北海道を旅していた寅次郎は夜汽車の中で、一人旅の女性を見つけた。物憂げな表情で一人涙をぬぐう女性のその仕草に、寅次郎はしばし目をやった。翌日、寅次郎は網走で商売をするが、仕入れたレコードは一枚も売れなかった。夕方、店じまいしようとしていた寅次郎は、昨夜、夜汽車で見た女性に声をかけられた。彼女は全国をどさまわりしているキャバレー歌手のリリー松岡だった。寅次郎とリリーは、同じさすらいのヤクザ者として共感を覚え、しばし黄昏た。旅の途中で触れる堅気の人たちの人生を思い、リリーは「自分たちの人生なんて、あぶくみたなものだ」と言った。そして、寅次郎とリリーは名前だけ交わし、その場で別れたのだった。

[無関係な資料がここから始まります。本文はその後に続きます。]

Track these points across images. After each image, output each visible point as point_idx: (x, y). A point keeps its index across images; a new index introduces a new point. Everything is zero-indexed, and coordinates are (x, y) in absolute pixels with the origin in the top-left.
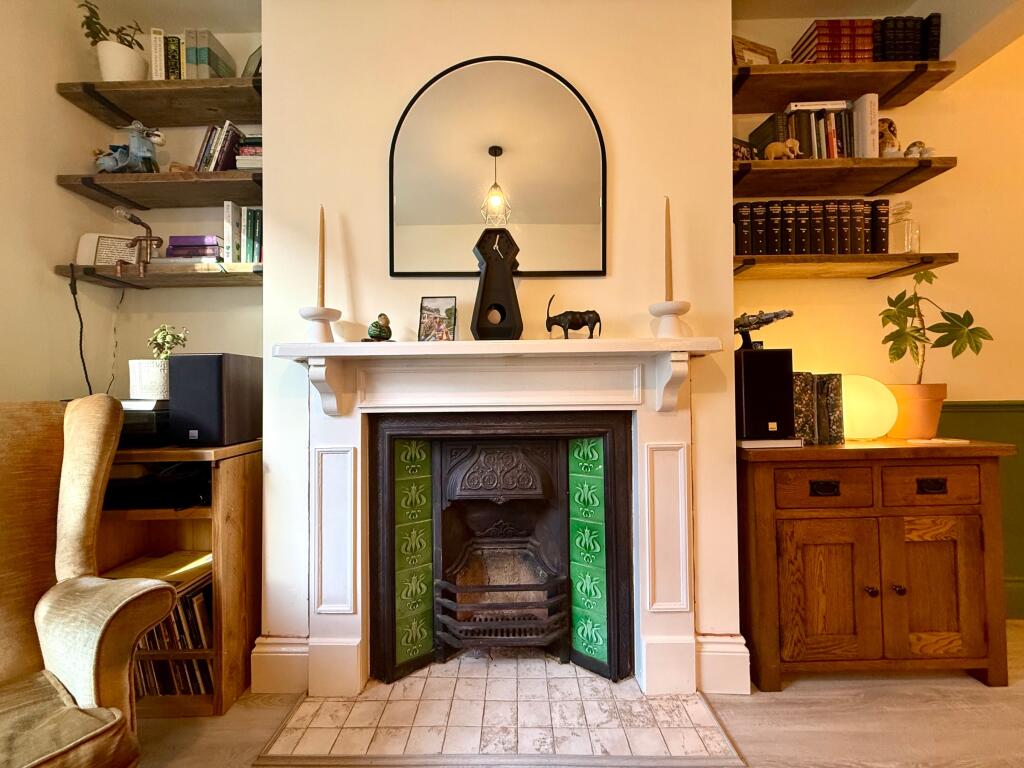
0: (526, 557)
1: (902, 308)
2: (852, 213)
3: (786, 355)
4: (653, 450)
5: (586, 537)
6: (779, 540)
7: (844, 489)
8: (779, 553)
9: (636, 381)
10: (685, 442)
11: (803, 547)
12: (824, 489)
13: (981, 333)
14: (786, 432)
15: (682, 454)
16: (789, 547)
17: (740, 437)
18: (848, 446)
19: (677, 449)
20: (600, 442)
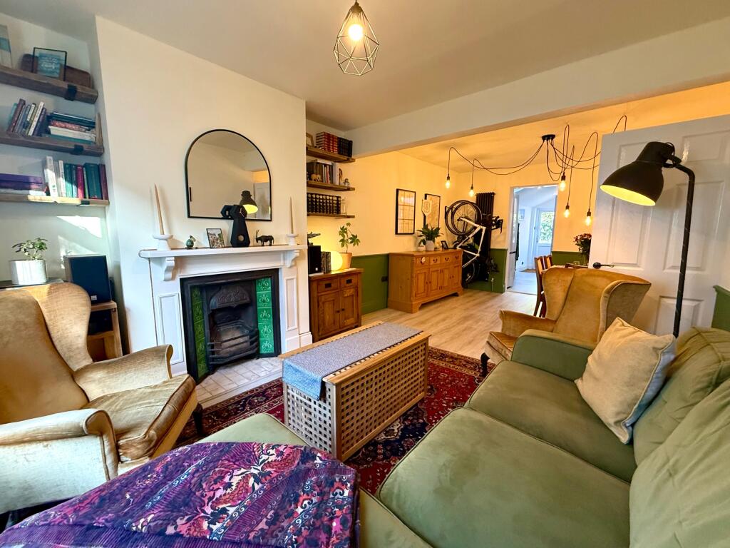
0: (238, 328)
1: (343, 231)
2: (333, 200)
3: (319, 247)
4: (287, 280)
5: (265, 313)
6: (318, 302)
7: (333, 285)
8: (318, 306)
9: (282, 258)
10: (295, 277)
11: (323, 303)
12: (328, 286)
13: (358, 240)
14: (319, 271)
15: (295, 280)
16: (321, 303)
17: (309, 273)
18: (333, 273)
19: (293, 279)
20: (270, 279)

寅次郎が出て行ってからしばらくしたある日、“とらや”に北海道で農家をしている玉木という男から手紙が届いた。突然、労働をしようと思いついた寅次郎が、玉木の農家を訪ねてきて、報酬を望まず仕事の手伝いをしたいと申し出たのだという。ところが、一日目は真面目に働いていたものの、二日目にはバテてしまい、三日目に熱射病に罹って倒れてしまったらしい。さくらは、玉木一家に迷惑をかけている寅次郎を迎えに北海道へ向かった。
さくらに連れられ柴又に帰ってきた寅次郎は、“とらや”の二階で療養していたが、竜造が自分を「居候」と呼んだことに憤慨。怒った勢いで、「北海道で自分を鍛えなおしてくる」と言い、寅次郎は“とらや”を出た。ところが、店先で、帰郷してきたリリーとばったり出くわし……。